Now I can understand why someone wouldn’t like this series. Maybe dystopian novels aren’t your thing or maybe you find Katniss’s personality a little grating. But what makes this series so good (and why I think it will last much longer than many other books in the dystopian field) is that the world Collins created is consistent with the characters’ personalities and choices and makes (I feel) very relevant commentary on today’s society.
Now that I’ve praised the last two books, you must be expecting me to continue to do so with Divergent. And I get to tell you gleefully, Nope! I have a lot of rage towards this book and its sequels, mostly because I do not understand why this is such a popular series.
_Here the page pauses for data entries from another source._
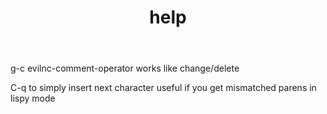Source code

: #+TITLE: help

g-c evilnc-comment-operator
works like change/delete

C-q to simply insert next character
useful if you get mismatched parens in lispy mode
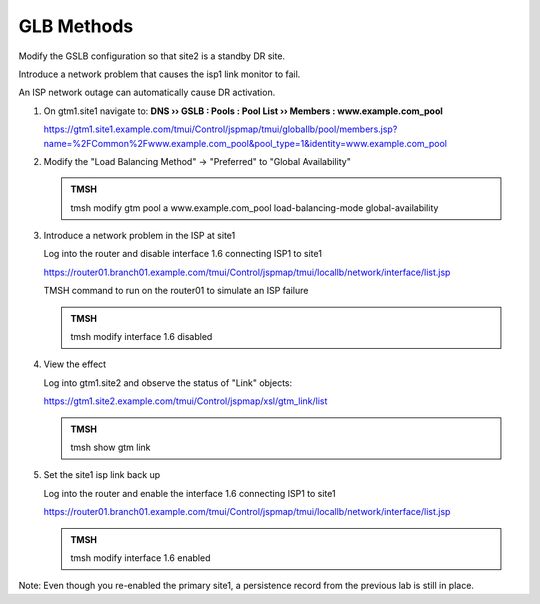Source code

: GLB Methods
###############################

Modify the GSLB configuration so that site2 is a standby DR site.

Introduce a network problem that causes the isp1 link monitor to fail.

An ISP network outage can automatically cause DR activation.

#. On gtm1.site1 navigate to: **DNS  ››  GSLB : Pools : Pool List  ››  Members : www.example.com_pool**

   https://gtm1.site1.example.com/tmui/Control/jspmap/tmui/globallb/pool/members.jsp?name=%2FCommon%2Fwww.example.com_pool&pool_type=1&identity=www.example.com_pool

   .. image:: /_static/class1/gslb_pool_persistence_flyout.png

#. Modify the "Load Balancing Method" -> "Preferred" to "Global Availability"

   .. image:: /_static/class1/gslb_pool_global_availability_details.png

   .. admonition:: TMSH

      tmsh modify gtm pool a www.example.com_pool load-balancing-mode global-availability

#. Introduce a network problem in the ISP at site1

   Log into the router and disable interface 1.6 connecting ISP1 to site1

   https://router01.branch01.example.com/tmui/Control/jspmap/tmui/locallb/network/interface/list.jsp

   .. image:: /_static/class1/router_disable_isp1_site_interface.png

   TMSH command to run on the router01 to simulate an ISP failure   

   .. admonition:: TMSH

      tmsh modify interface 1.6 disabled

#. View the effect

   Log into gtm1.site2 and observe the status of "Link" objects:

   .. image:: /_static/class1/dns_gslb1_site2_links.png

   https://gtm1.site2.example.com/tmui/Control/jspmap/xsl/gtm_link/list

   .. admonition:: TMSH

      tmsh show gtm link

#. Set the site1 isp link back up

   Log into the router and enable the interface 1.6 connecting ISP1 to site1

   https://router01.branch01.example.com/tmui/Control/jspmap/tmui/locallb/network/interface/list.jsp

   .. image:: /_static/class1/router_enable_isp1_site_interface.png

   .. admonition:: TMSH

      tmsh modify interface 1.6 enabled

Note: Even though you re-enabled the primary site1, a persistence record from the previous lab is still in place.
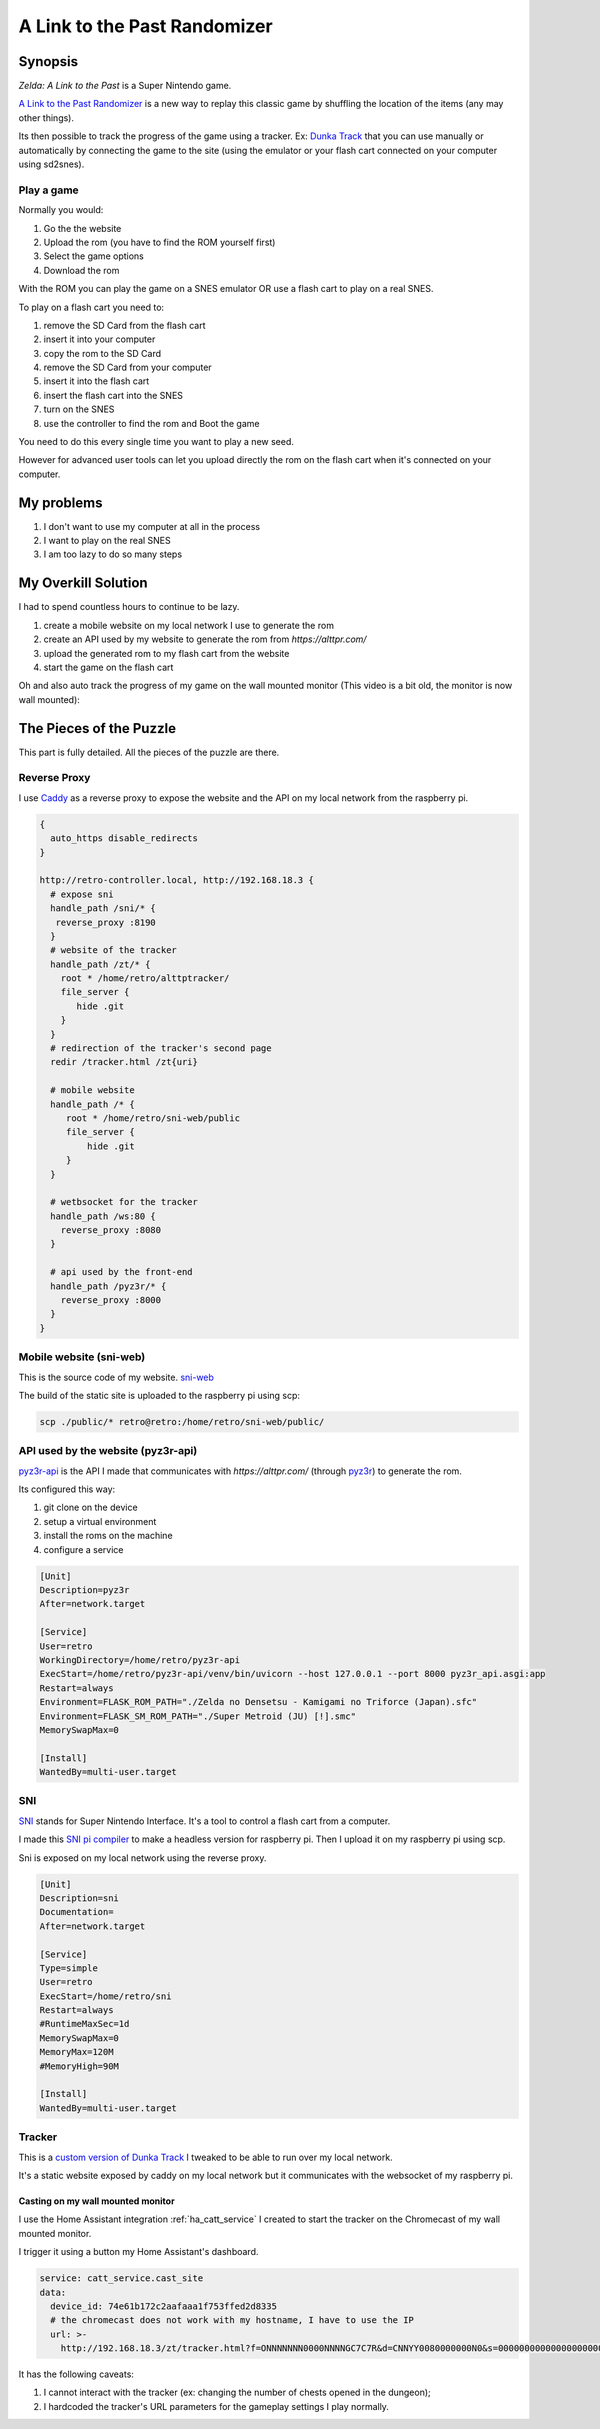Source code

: .. _alttpr:

A Link to the Past Randomizer
=============================

Synopsis
--------

`Zelda: A Link to the Past` is a Super Nintendo game.

`A Link to the Past Randomizer <https://alttpr.com/en>`_ is a new way to replay this classic game by shuffling the location of the items (any may other things).

Its then possible to track the progress of the game using a tracker. Ex: `Dunka Track <https://alttprtracker.dunka.net/>`_ that you can use manually or automatically by connecting the game to the site (using the emulator or your flash cart connected on your computer using sd2snes).

Play a game
^^^^^^^^^^^

Normally you would:

1. Go the the website
2. Upload the rom (you have to find the ROM yourself first)
3. Select the game options
4. Download the rom

With the ROM you can play the game on a SNES emulator OR use a flash cart to play on a real SNES.

To play on a flash cart you need to:

1. remove the SD Card from the flash cart
2. insert it into your computer
3. copy the rom to the SD Card
4. remove the SD Card from your computer
5. insert it into the flash cart
6. insert the flash cart into the SNES
7. turn on the SNES
8. use the controller to find the rom and Boot the game

You need to do this every single time you want to play a new seed.

However for advanced user tools can let you upload directly the rom on the flash cart when it's connected on your computer.


My problems
-----------

1. I don't want to use my computer at all in the process
2. I want to play on the real SNES
3. I am too lazy to do so many steps

My Overkill Solution
--------------------

I had to spend countless hours to continue to be lazy.

1. create a mobile website on my local network I use to generate the rom
2. create an API used by my website to generate the rom from `https://alttpr.com/`
3. upload the generated rom to my flash cart from the website
4. start the game on the flash cart

.. video:: _static/alttpr/sni-web.mp4
    :height: 600

.. role:: strike
    :class: strike

Oh and also auto track the progress of my game on the :strike:`wall mounted` monitor (This video is a bit old, the monitor is now wall mounted):

.. video:: _static/alttpr/tracker.mp4
    :width: 600

The Pieces of the Puzzle
------------------------

This part is fully detailed. All the pieces of the puzzle are there.

Reverse Proxy
^^^^^^^^^^^^^

I use `Caddy <https://caddyserver.com/>`_ as a reverse proxy to expose the website and the API on my local network from the raspberry pi.

.. code-block:: Caddyfile

    {
      auto_https disable_redirects
    }

    http://retro-controller.local, http://192.168.18.3 {
      # expose sni
      handle_path /sni/* {
       reverse_proxy :8190
      }
      # website of the tracker
      handle_path /zt/* {
        root * /home/retro/alttptracker/
        file_server {
           hide .git
        }
      }
      # redirection of the tracker's second page
      redir /tracker.html /zt{uri}

      # mobile website
      handle_path /* {
         root * /home/retro/sni-web/public
         file_server {
             hide .git
         }
      }

      # wetbsocket for the tracker
      handle_path /ws:80 {
        reverse_proxy :8080
      }

      # api used by the front-end
      handle_path /pyz3r/* {
        reverse_proxy :8000
      }
    }


Mobile website (sni-web)
^^^^^^^^^^^^^^^^^^^^^^^^
This is the source code of my website.
`sni-web <https://github.com/jrobichaud/sni-web>`_

The build of the static site is uploaded to the raspberry pi using scp:

.. code-block:: bash

    scp ./public/* retro@retro:/home/retro/sni-web/public/


API used by the website (pyz3r-api)
^^^^^^^^^^^^^^^^^^^^^^^^^^^^^^^^^^^
`pyz3r-api <https://github.com/jrobichaud/pyz3r-api>`_ is the API I made that communicates with `https://alttpr.com/` (through `pyz3r <https://github.com/tcprescott/pyz3r>`_) to generate the rom.

Its configured this way:

1. git clone on the device
2. setup a virtual environment
3. install the roms on the machine
4. configure a service

.. code-block:: yaml

    [Unit]
    Description=pyz3r
    After=network.target

    [Service]
    User=retro
    WorkingDirectory=/home/retro/pyz3r-api
    ExecStart=/home/retro/pyz3r-api/venv/bin/uvicorn --host 127.0.0.1 --port 8000 pyz3r_api.asgi:app
    Restart=always
    Environment=FLASK_ROM_PATH="./Zelda no Densetsu - Kamigami no Triforce (Japan).sfc"
    Environment=FLASK_SM_ROM_PATH="./Super Metroid (JU) [!].smc"
    MemorySwapMax=0

    [Install]
    WantedBy=multi-user.target

SNI
^^^

`SNI <https://github.com/alttpo/sni>`_ stands for Super Nintendo Interface. It's a tool to control a flash cart from a computer.

I made this `SNI pi compiler <https://github.com/jrobichaud/sni-pi-compiler>`_ to make a headless version for raspberry pi. Then I upload it on my raspberry pi using scp.

Sni is exposed on my local network using the reverse proxy.

.. code-block:: yaml

    [Unit]
    Description=sni
    Documentation=
    After=network.target

    [Service]
    Type=simple
    User=retro
    ExecStart=/home/retro/sni
    Restart=always
    #RuntimeMaxSec=1d
    MemorySwapMax=0
    MemoryMax=120M
    #MemoryHigh=90M

    [Install]
    WantedBy=multi-user.target

Tracker
^^^^^^^
This is a `custom version of Dunka Track <https://github.com/jrobichaud/alttptracker>`_ I tweaked to be able to run over my local network.

It's a static website exposed by caddy on my local network but it communicates with the websocket of my raspberry pi.

.. _ha_catt_service_alttpr:

Casting on my wall mounted monitor
..................................

I use the Home Assistant integration :ref:`ha_catt_service` I created to start the tracker on the Chromecast of my wall mounted monitor.

I trigger it using a button my Home Assistant's dashboard.

.. code-block:: yaml

    service: catt_service.cast_site
    data:
      device_id: 74e61b172c2aafaaa1f753ffed2d8335
      # the chromecast does not work with my hostname, I have to use the IP
      url: >-
        http://192.168.18.3/zt/tracker.html?f=ONNNNNNN0000NNNNGC7C7R&d=CNNYY0080000000N0&s=00000000000000000000000000&p=princess_peach&h=192.168.18.3/ws&r=1699666453697#!

It has the following caveats:

1. I cannot interact with the tracker (ex: changing the number of chests opened in the dungeon);
2. I hardcoded the tracker's URL parameters for the gameplay settings I play normally.

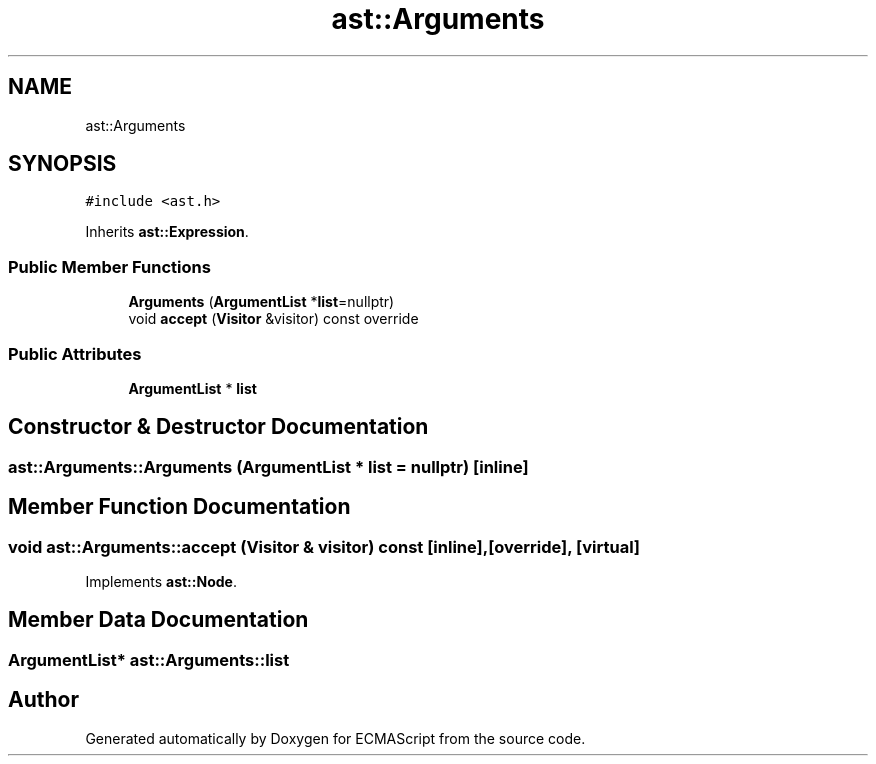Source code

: .TH "ast::Arguments" 3 "Sun Apr 30 2017" "ECMAScript" \" -*- nroff -*-
.ad l
.nh
.SH NAME
ast::Arguments
.SH SYNOPSIS
.br
.PP
.PP
\fC#include <ast\&.h>\fP
.PP
Inherits \fBast::Expression\fP\&.
.SS "Public Member Functions"

.in +1c
.ti -1c
.RI "\fBArguments\fP (\fBArgumentList\fP *\fBlist\fP=nullptr)"
.br
.ti -1c
.RI "void \fBaccept\fP (\fBVisitor\fP &visitor) const override"
.br
.in -1c
.SS "Public Attributes"

.in +1c
.ti -1c
.RI "\fBArgumentList\fP * \fBlist\fP"
.br
.in -1c
.SH "Constructor & Destructor Documentation"
.PP 
.SS "ast::Arguments::Arguments (\fBArgumentList\fP * list = \fCnullptr\fP)\fC [inline]\fP"

.SH "Member Function Documentation"
.PP 
.SS "void ast::Arguments::accept (\fBVisitor\fP & visitor) const\fC [inline]\fP, \fC [override]\fP, \fC [virtual]\fP"

.PP
Implements \fBast::Node\fP\&.
.SH "Member Data Documentation"
.PP 
.SS "\fBArgumentList\fP* ast::Arguments::list"


.SH "Author"
.PP 
Generated automatically by Doxygen for ECMAScript from the source code\&.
While you can find holes in almost any plot, what makes a dystopian novel so powerful is that it reflects contemporary society and while it might not ever escalate to something that severe, but you can definitely see it going in that direction. What makes me so angry about Roth’s series is that the whole world she based the story in is so ridiculously flawed that it should have never gotten past a drunk “what if” conversation.
Basically the society revolves around factions that value a single characteristic over everything else and each faction is in charge of a different part of the city (i.e. Abnegation (the faction of “selflessness”) is in charge of government; Erudite (“knowledge”): teaching doctors; Divergent (“bravery”): protecting the city; etc.).
This is not a good system. At all. And should not have been up and running past the trial week. But you know what? That’s not even my biggest problem with this system. It’s that the book does not commit to the system it set for itself. And when I feel smarter than the people that prize knowledge over everything else, something is wrong.
I could probably write an entire blog post on why I hate this series and why it flummoxes me that this series is popular, and maybe one day I will. But for now, I didn’t like it. I thought that the world was poorly constructed, the main character is dumb and only made smart because the rest of characters are made to be dumber, and the romance is the most boring romance I’ve read since Twilight. There! I said it!
I almost ended with Divergent, but I couldn’t stop on such a sour note, so I’ll go one more. Ready Player One was an impulse buy. (A lot of my book purchases are impulse buys.) And overall I was… entertained. I did not rush through this, because it was a bit dense reading. It followed very closely to what I call “video game format” which goes as follows:
Information Dump > Action > Information Dump > Action > Information Dump > Tedious Action
And the cycle goes on. But it’s an excellent concept and as someone who has grown up with video games (at least next to a brother who owned video games) I recognize a lot of similarities between our society now and what we might become.
My only other critique is that there are A LOT of 1980’s references. And by a lot, I mean 75+ percent. I know enough about the 80’s, so I held my own, but when it got to the more obscure references, it just went my head. And I’m afraid that’s going to date this book more than anything. And I look forward to a movie of this (because it’s right up our current trends’ alley) and how they’ll adapt it.
And on that note, I am ending my review on some dystopian novels. You can totally blame me reading The Giver, it was my inspiration for this post.